-- Study material follows --

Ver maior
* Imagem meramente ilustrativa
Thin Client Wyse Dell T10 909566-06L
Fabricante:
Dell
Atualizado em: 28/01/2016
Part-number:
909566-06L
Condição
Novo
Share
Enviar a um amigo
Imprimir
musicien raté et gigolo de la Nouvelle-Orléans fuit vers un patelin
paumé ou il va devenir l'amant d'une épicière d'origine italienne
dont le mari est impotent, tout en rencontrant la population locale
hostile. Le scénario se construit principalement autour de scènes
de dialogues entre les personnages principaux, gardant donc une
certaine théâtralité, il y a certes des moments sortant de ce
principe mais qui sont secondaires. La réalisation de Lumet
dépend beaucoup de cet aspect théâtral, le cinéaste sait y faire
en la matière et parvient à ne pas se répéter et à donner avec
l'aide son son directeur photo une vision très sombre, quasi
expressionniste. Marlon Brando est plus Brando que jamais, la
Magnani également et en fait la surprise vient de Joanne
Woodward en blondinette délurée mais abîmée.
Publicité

-- Study material concluded --
-- Study material follows --

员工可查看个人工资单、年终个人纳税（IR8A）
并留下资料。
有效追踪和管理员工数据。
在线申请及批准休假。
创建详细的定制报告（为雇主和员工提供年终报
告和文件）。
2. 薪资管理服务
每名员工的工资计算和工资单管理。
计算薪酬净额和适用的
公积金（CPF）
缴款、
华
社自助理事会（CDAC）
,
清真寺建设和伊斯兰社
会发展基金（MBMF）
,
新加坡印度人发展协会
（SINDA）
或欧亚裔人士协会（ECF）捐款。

-- Study material concluded --

Using the entries above, give back exactly the line containing "创建详细的定制报告（为雇主和员工提供年终报", the line containing "或欧亚裔人士协会（ECF）捐款。", and every line between them, and nothing else.

**Task solution:**
创建详细的定制报告（为雇主和员工提供年终报
告和文件）。
2. 薪资管理服务
每名员工的工资计算和工资单管理。
计算薪酬净额和适用的
公积金（CPF）
缴款、
华
社自助理事会（CDAC）
,
清真寺建设和伊斯兰社
会发展基金（MBMF）
,
新加坡印度人发展协会
（SINDA）
或欧亚裔人士协会（ECF）捐款。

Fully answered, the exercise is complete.